3.7. When does the Governmental Procurement begin pursuant to the State Finance Law? (Last Updated: 9/16/2010)
     

A:  State Finance Law §139-j(1)(e) defines a Governmental Procurement as the public announcement, notice or communication to any potential vendor of a determination of a need for a procurement. While such communications do not need to be in writing, the intent is that they be widely disseminated statements that are reasonably expected to reach potential vendors. A determination of need generally occurs when a Governmental Entity decides what it will be procuring. Governmental Entities often publicly communicate a determination of need by disseminating the specifications, bid documents, requests for proposals or evaluation criteria for the procurement of an article of procurement. However, the potential exists that a determination of need may be conveyed through some other form of public announcement, notice or communication. Accordingly, certain restrictions contained in the State Finance Law may now apply before the issuance of the bid, request for proposal or other mechanism used for commencing a procurement, if the Governmental Entity (1) has made a determination of need for a procurement, and (2) communicates such determination in a public manner, such as a public announcement, notice or communication, to potential vendors.

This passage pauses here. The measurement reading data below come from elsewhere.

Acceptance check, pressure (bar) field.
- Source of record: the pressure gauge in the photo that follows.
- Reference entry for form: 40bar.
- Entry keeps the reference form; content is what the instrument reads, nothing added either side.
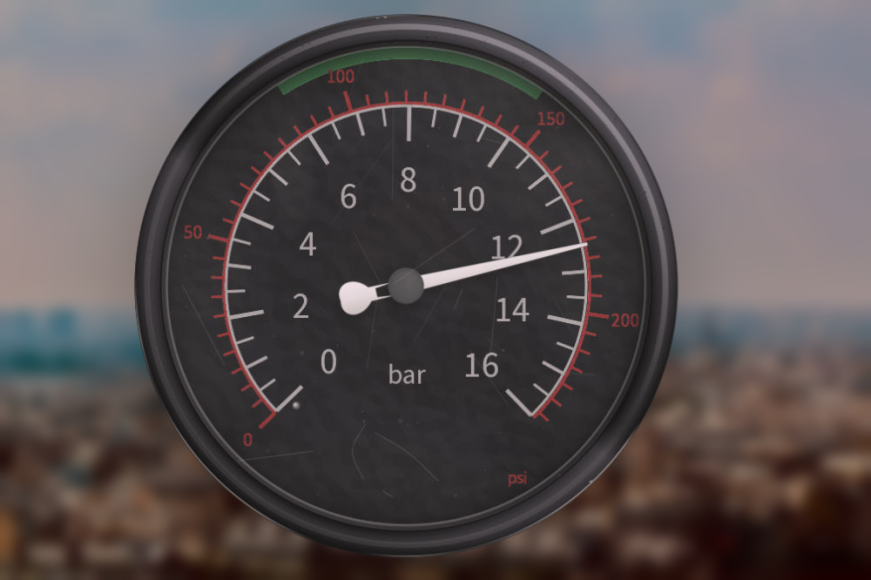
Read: 12.5bar
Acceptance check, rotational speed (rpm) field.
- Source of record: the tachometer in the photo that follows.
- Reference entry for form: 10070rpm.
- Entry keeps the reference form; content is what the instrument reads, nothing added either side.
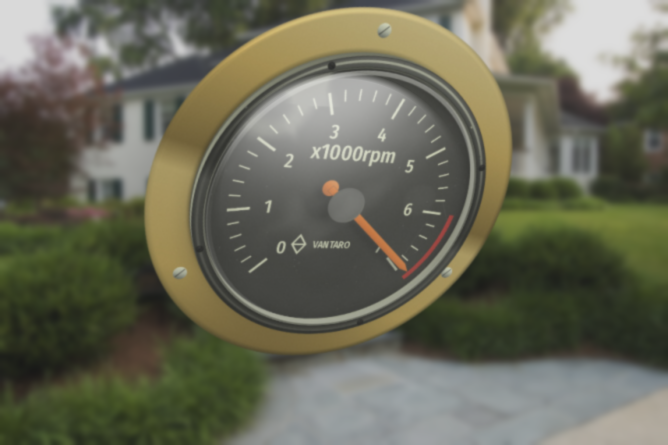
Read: 6900rpm
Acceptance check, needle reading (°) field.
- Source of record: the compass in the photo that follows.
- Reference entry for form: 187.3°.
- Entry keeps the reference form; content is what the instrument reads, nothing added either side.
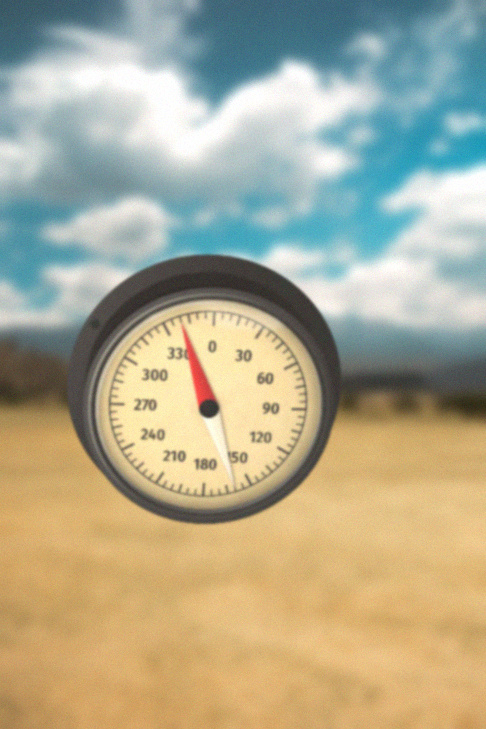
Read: 340°
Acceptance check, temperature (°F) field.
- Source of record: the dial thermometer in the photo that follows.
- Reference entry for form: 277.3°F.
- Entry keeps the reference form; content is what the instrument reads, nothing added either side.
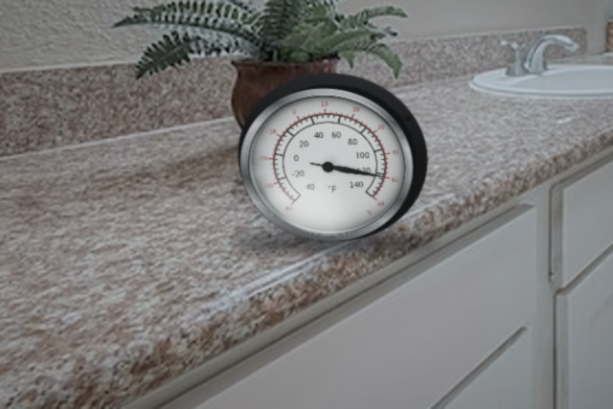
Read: 120°F
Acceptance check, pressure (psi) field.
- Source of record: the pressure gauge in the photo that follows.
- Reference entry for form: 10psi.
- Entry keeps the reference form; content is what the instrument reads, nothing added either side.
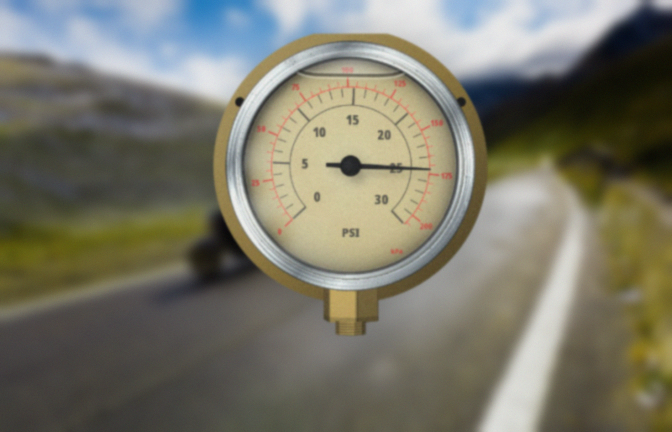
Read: 25psi
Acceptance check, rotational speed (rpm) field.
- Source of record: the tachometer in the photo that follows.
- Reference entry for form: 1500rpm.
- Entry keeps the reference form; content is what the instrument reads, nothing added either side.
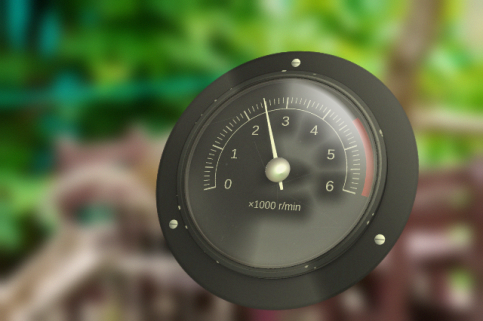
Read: 2500rpm
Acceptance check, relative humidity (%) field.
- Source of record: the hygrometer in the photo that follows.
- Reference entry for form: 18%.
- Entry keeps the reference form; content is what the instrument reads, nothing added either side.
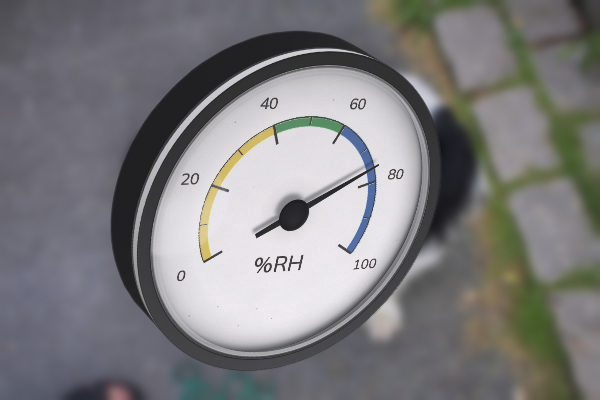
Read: 75%
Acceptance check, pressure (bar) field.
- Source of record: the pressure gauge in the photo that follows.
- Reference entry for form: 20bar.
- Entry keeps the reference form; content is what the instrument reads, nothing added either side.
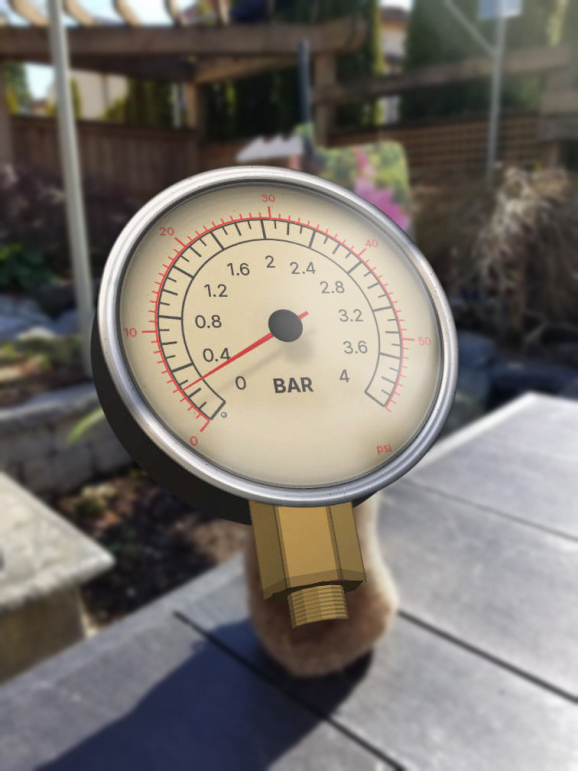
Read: 0.25bar
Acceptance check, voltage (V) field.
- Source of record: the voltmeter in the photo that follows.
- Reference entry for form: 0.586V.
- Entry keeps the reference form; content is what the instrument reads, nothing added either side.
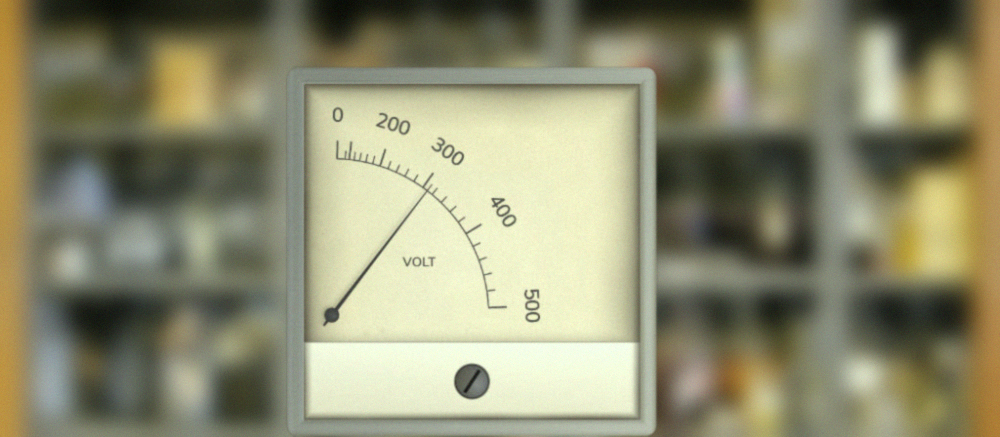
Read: 310V
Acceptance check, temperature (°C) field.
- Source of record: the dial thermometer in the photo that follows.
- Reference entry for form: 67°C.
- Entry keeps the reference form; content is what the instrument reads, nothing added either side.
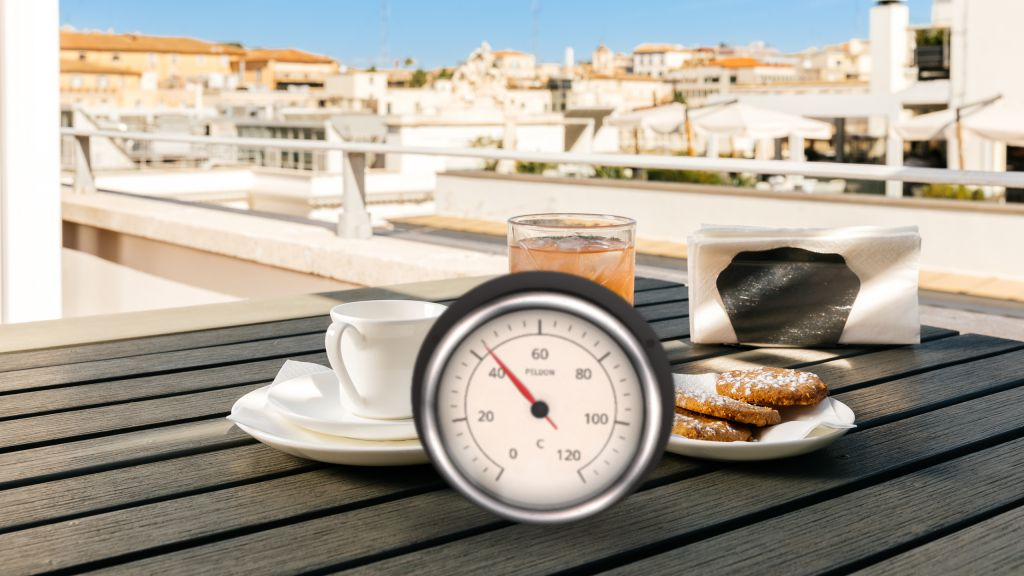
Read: 44°C
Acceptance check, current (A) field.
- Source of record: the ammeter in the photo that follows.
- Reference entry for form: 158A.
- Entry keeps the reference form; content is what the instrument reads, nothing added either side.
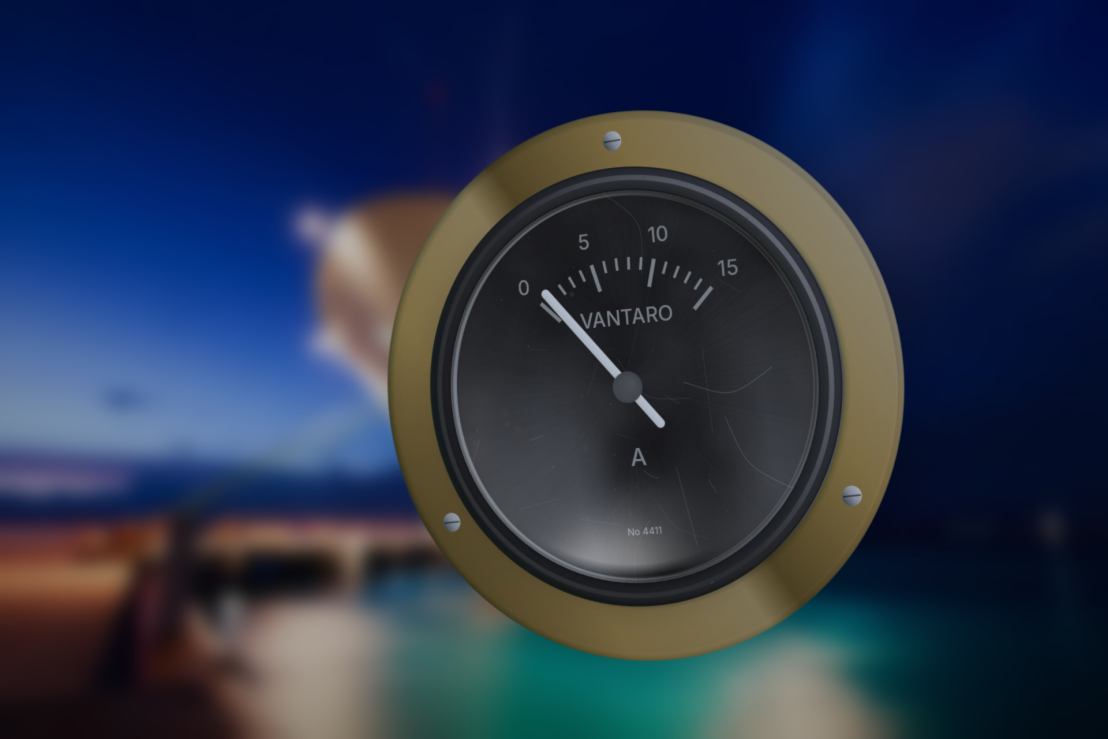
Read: 1A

Governmental Entities should decide if a determination of need for a procurement has been made and if there has been a public announcement, notice or communication to potential vendors of that determination of need. If both events occurred, a Governmental Procurement exists. In such cases, Governmental Entities must comply with the requirements of State Finance Law §139-j(2)(b), which provides that any determinations on any governmental procurement shall be made in a manner consistent with the principles set forth in State Finance Law § 163(2) and free from any conduct that would be prohibited by Public Officers’ Law §§ 73(5) and 74 or an equivalent ethics code provisions for public officials involved in governmental procurement who are not otherwise subject to the Public Officers’ Law. In addition, as a best practice, the Governmental Entity may post notice of commencement of a Restricted Period on its website once it has initiated a Governmental Procurement.

SFL §§ 139-j(1)(e); 139-k(1)(e); 139-j(2)(b) and §163(5).